Please read the passage before reading the commentary
It is said that virtue lies in the middle. On one extreme, we have Job who is quintessentially the good and honorable person. On the other we have total disaster of Job’s life, family, health and possessions. Perhaps we should look for ourselves somewhere in the middle, between Job’s virtue and his sufferings.
Satan here is not the devil as we think of the devil, a fallen angel who delights in our sins. He is more like a private investigator, looking for evildoers, ready to report them to God. He is something like the product control person in the manufacturing process, the one who randomly samples the quality of the manufactured goods.

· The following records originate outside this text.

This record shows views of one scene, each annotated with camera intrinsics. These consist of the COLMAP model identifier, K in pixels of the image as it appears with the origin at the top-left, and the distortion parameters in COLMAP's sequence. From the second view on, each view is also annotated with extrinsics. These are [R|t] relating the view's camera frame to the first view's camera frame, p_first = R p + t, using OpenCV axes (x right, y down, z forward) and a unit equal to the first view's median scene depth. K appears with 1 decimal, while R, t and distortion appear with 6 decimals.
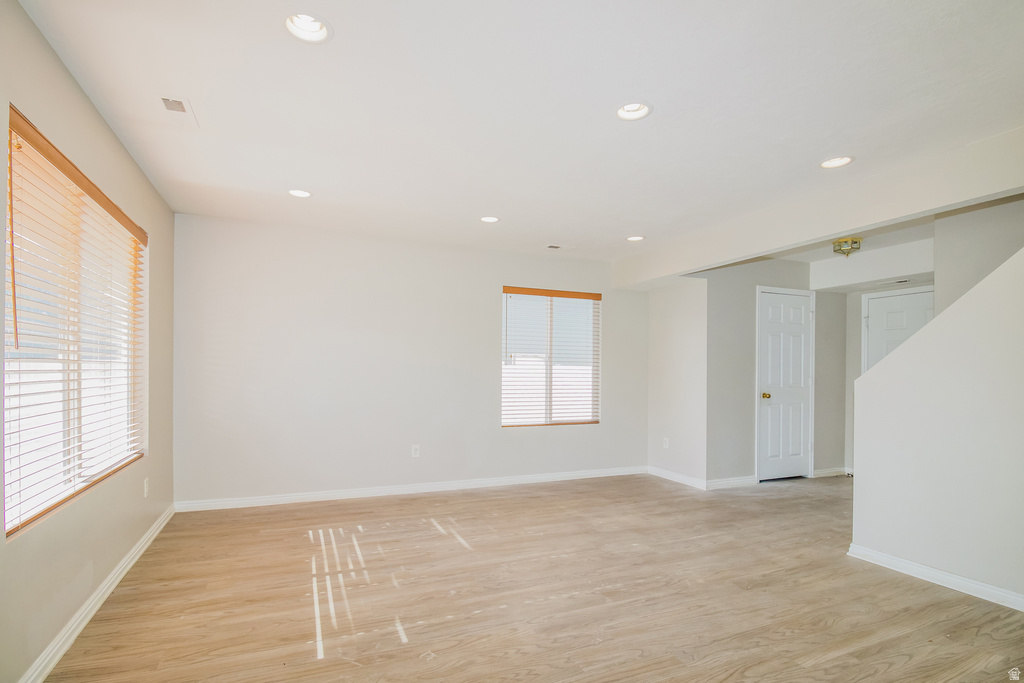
lens RADIAL K [[485.9, 0, 490.5], [0, 485.9, 368.8], [0, 0, 1]] dist [-0.000274, -0.000477]
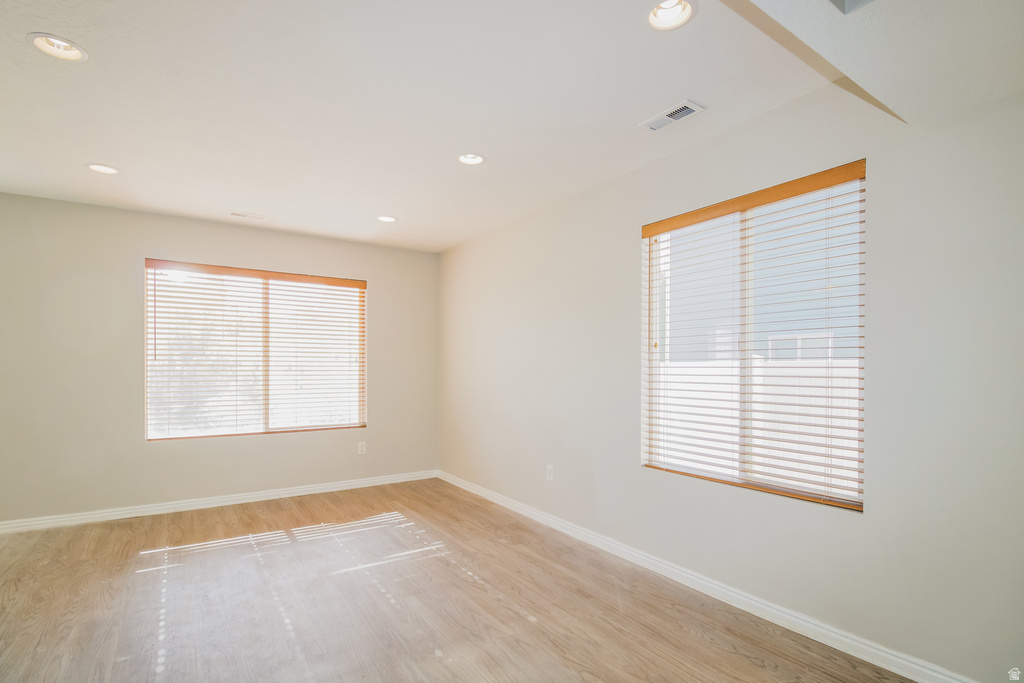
lens RADIAL K [[485.9, 0, 490.5], [0, 485.9, 368.8], [0, 0, 1]] dist [-0.000274, -0.000477]
pose [[0.195751, -0.005745, -0.980637, 0.705597], [0.014083, 0.999896, -0.003047, 0.001049], [0.980552, -0.013214, 0.195812, 0.878862]]
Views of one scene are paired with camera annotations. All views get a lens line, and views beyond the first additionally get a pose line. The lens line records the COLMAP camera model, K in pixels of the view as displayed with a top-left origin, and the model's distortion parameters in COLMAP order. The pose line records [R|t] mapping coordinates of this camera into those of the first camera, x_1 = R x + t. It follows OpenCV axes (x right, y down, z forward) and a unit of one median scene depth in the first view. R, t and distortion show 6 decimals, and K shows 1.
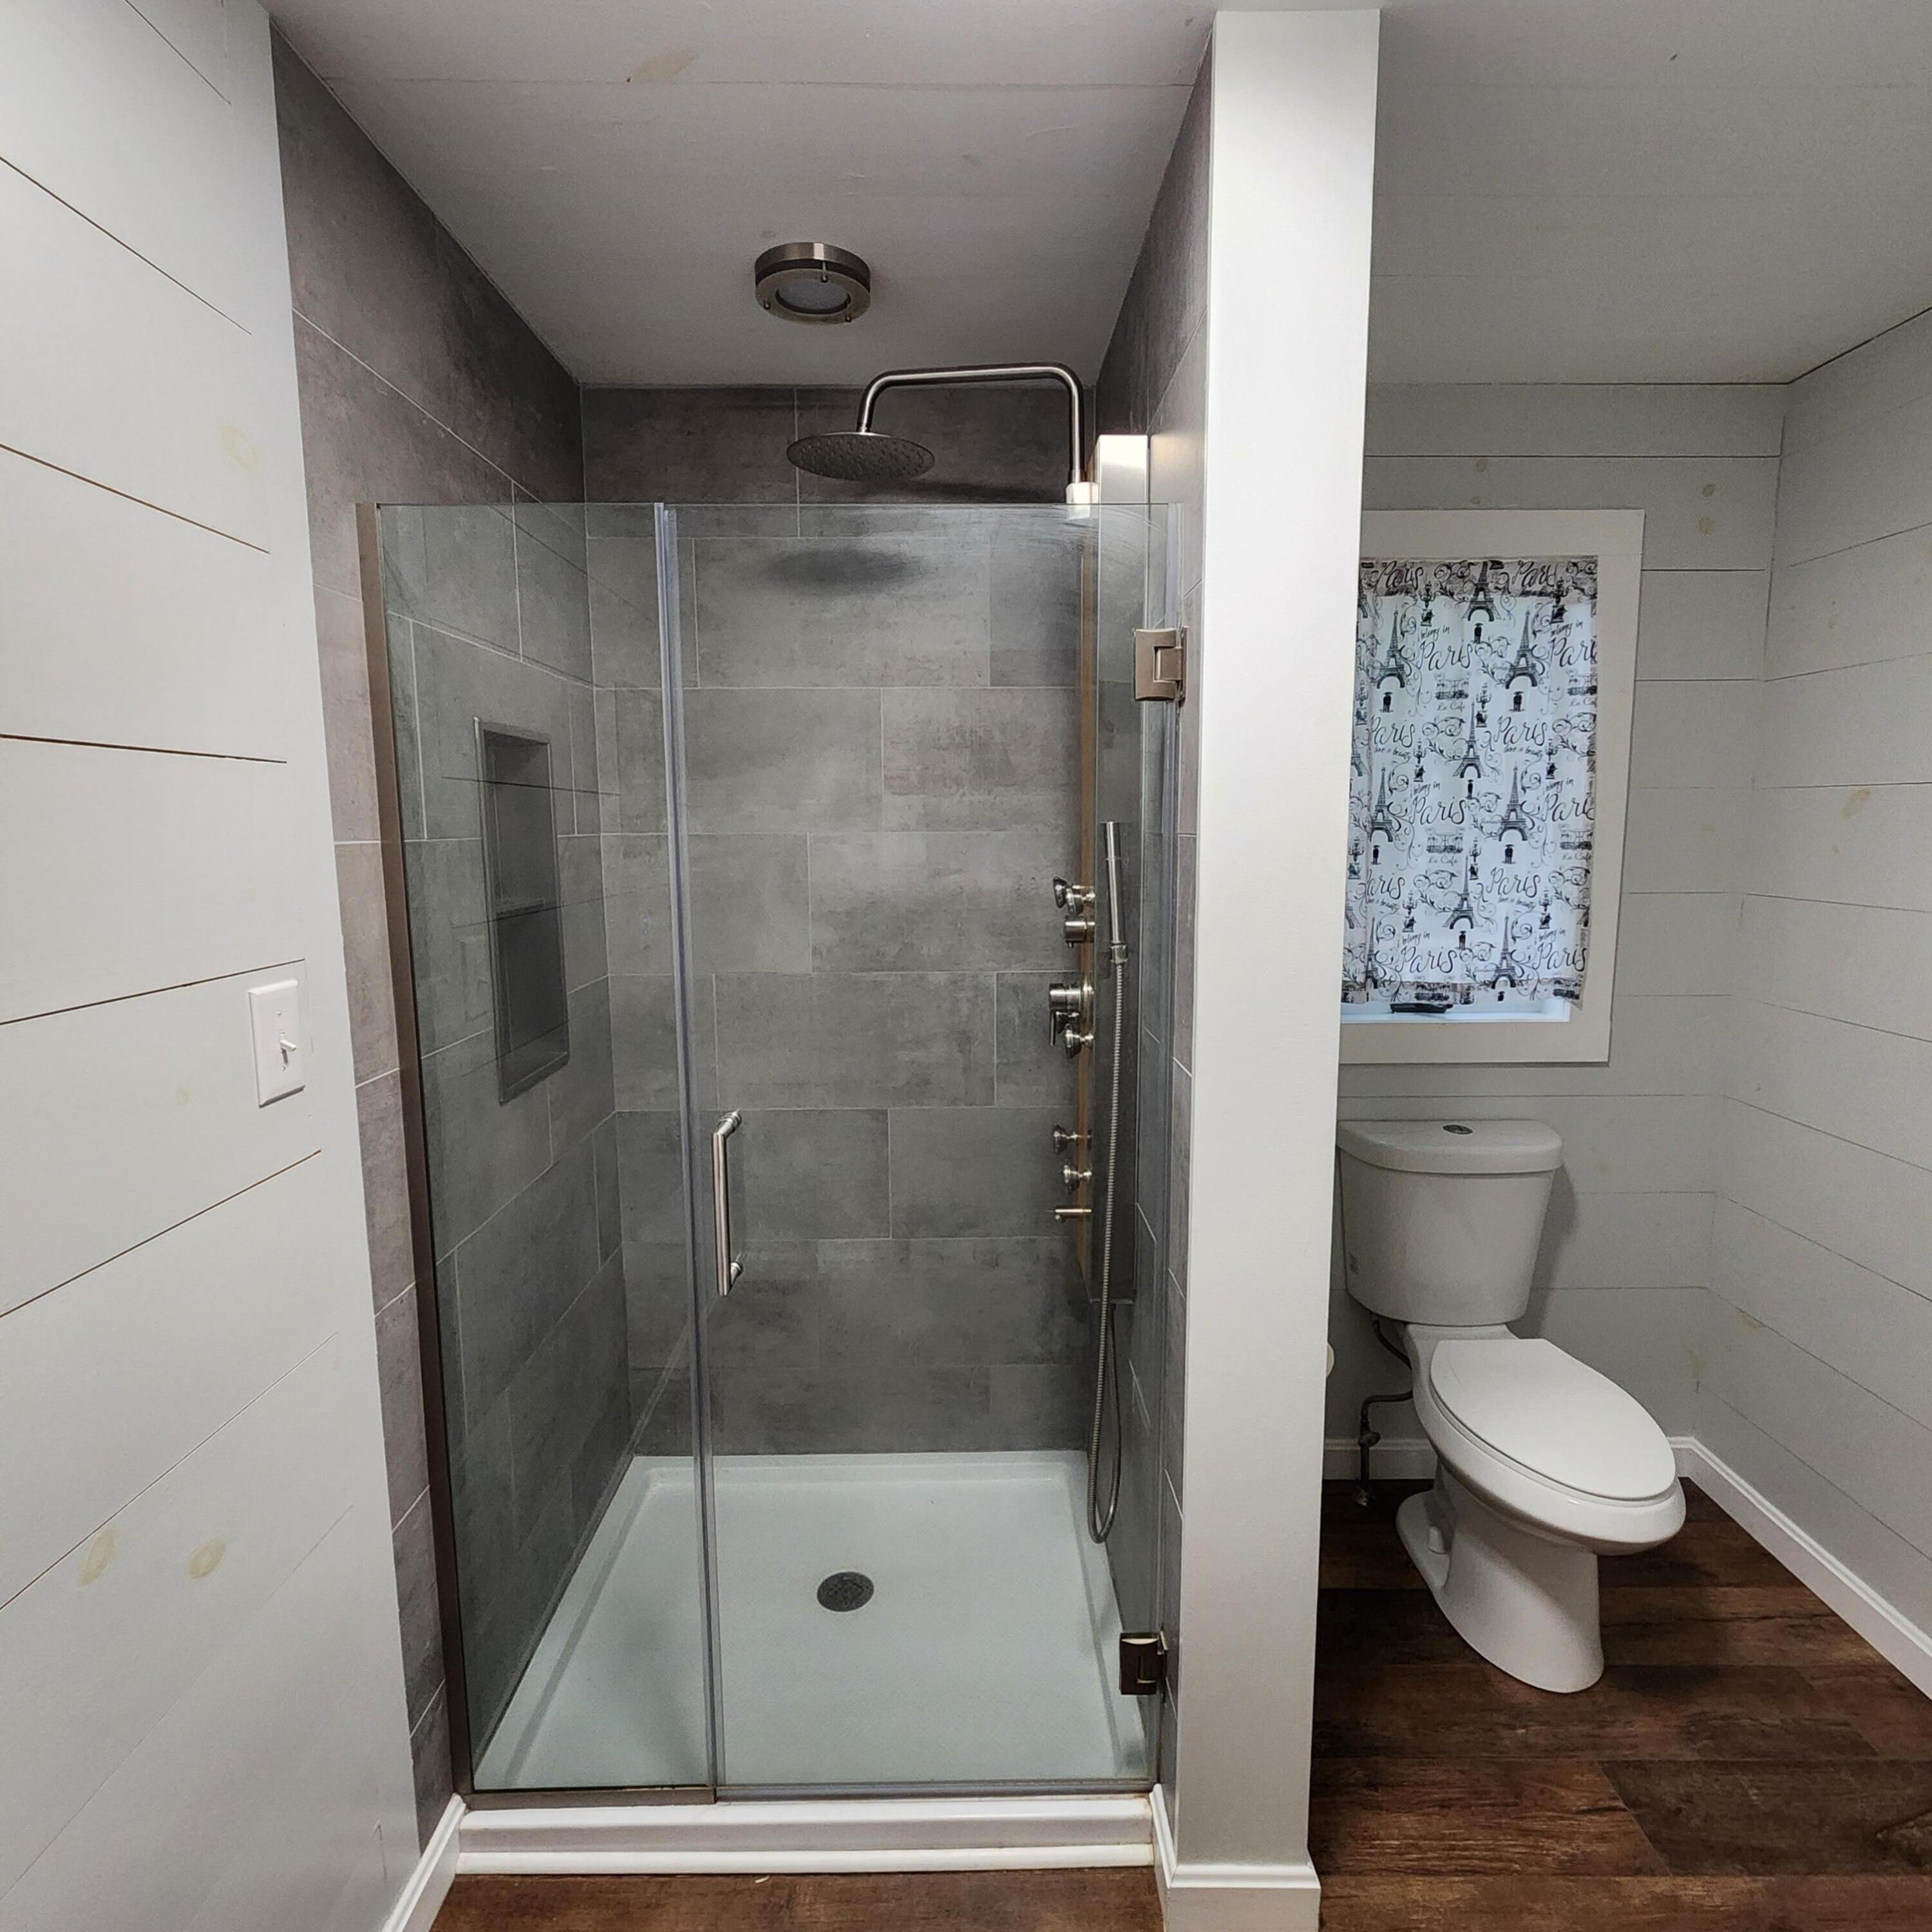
lens RADIAL K [[1055.7, 0, 962.9], [0, 1055.7, 961.4], [0, 0, 1]] dist [-0.001365, 0.000334]
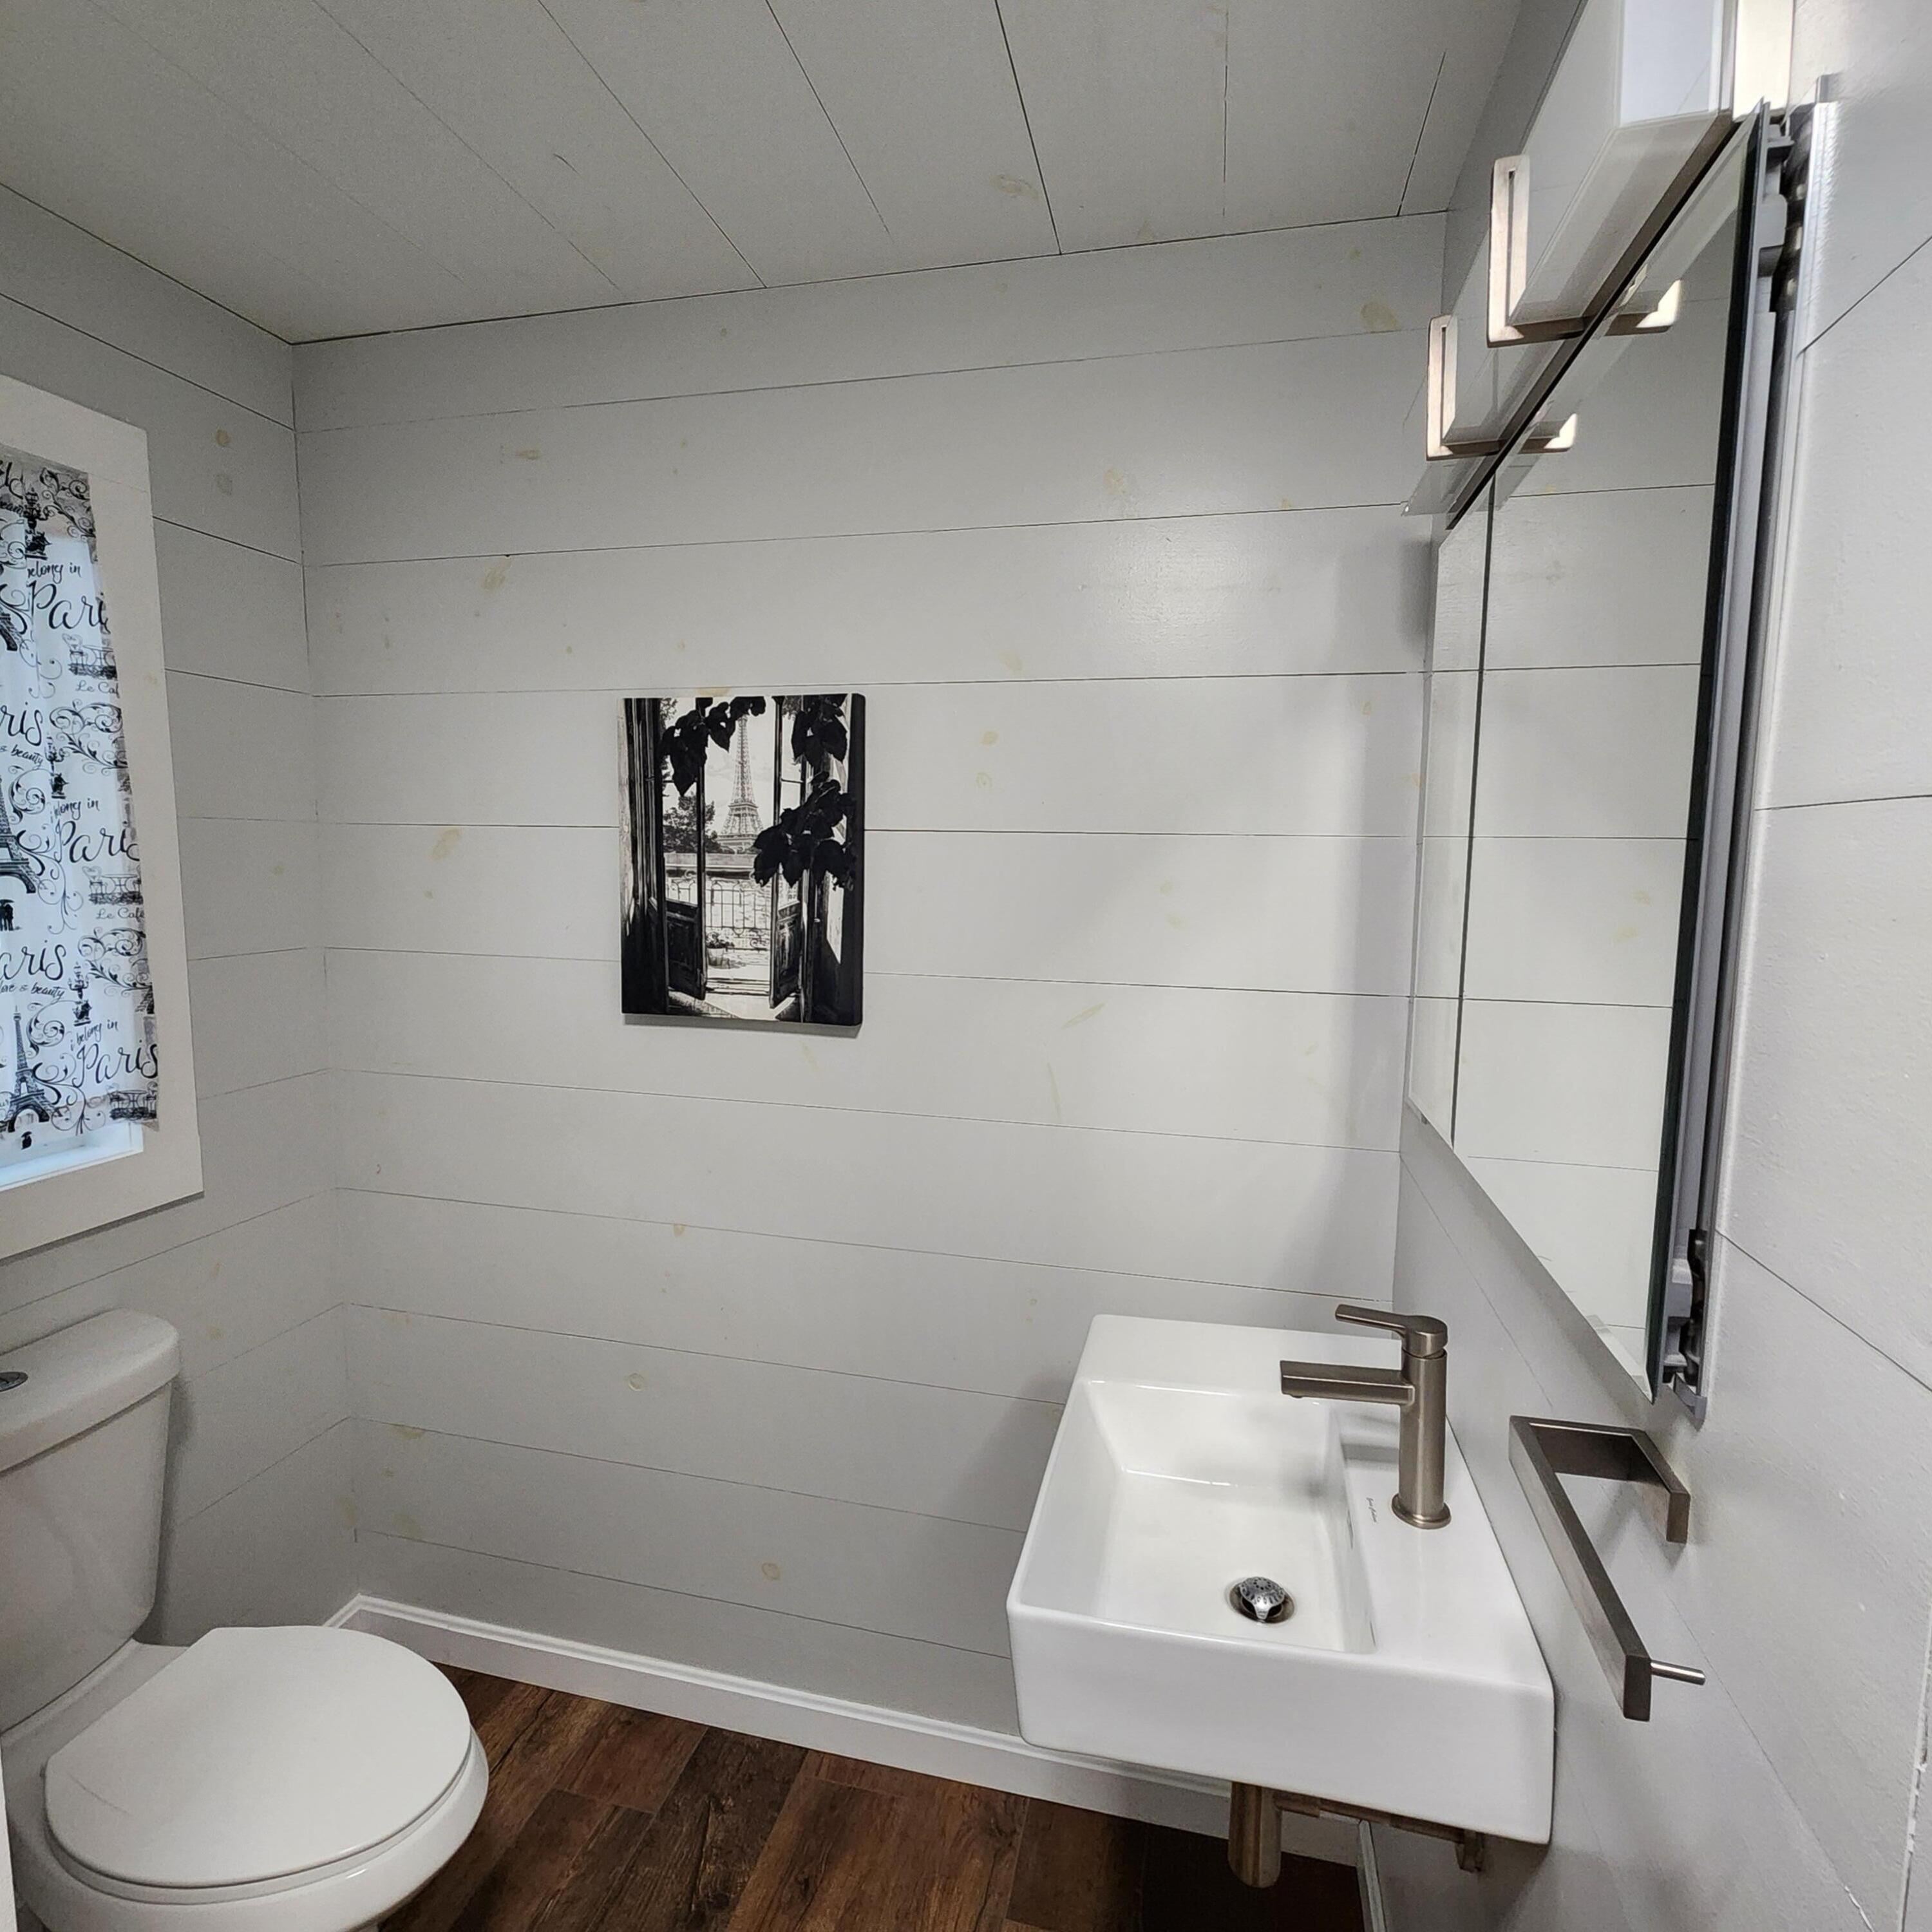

What would make a good person blaspheme God or turn away in bitterness from God? Job lost everything physical, mental, and familial and blessed God. We can think of Job’s struggle as epic, out of this world and beyond human possibility, but the author shows us a God who is beyond human possibility in being able to cover our losses with goodness.
The author asserts that God has the power to more than cover human loss and will cover the losses. Job is the example given, but Job stands for each of us as we ponder the ins and outs of our human lives. God can rescue Job and God will rescue us.
God looks upon us from God’s throne room and points us out to the prosecuting attorney and tells him that he cannot have us, that we belong to God. The prosecuting attorney, called in the book Satan, finds that God has us under the divine protection.
We ponder Job in the readings for this week. We should also ponder ourselves, how we relate to God in all the ins and outs of our lives. Our lives are situated between the extremes of Job’s situation and, as God intervened with Job, God will intervene with us.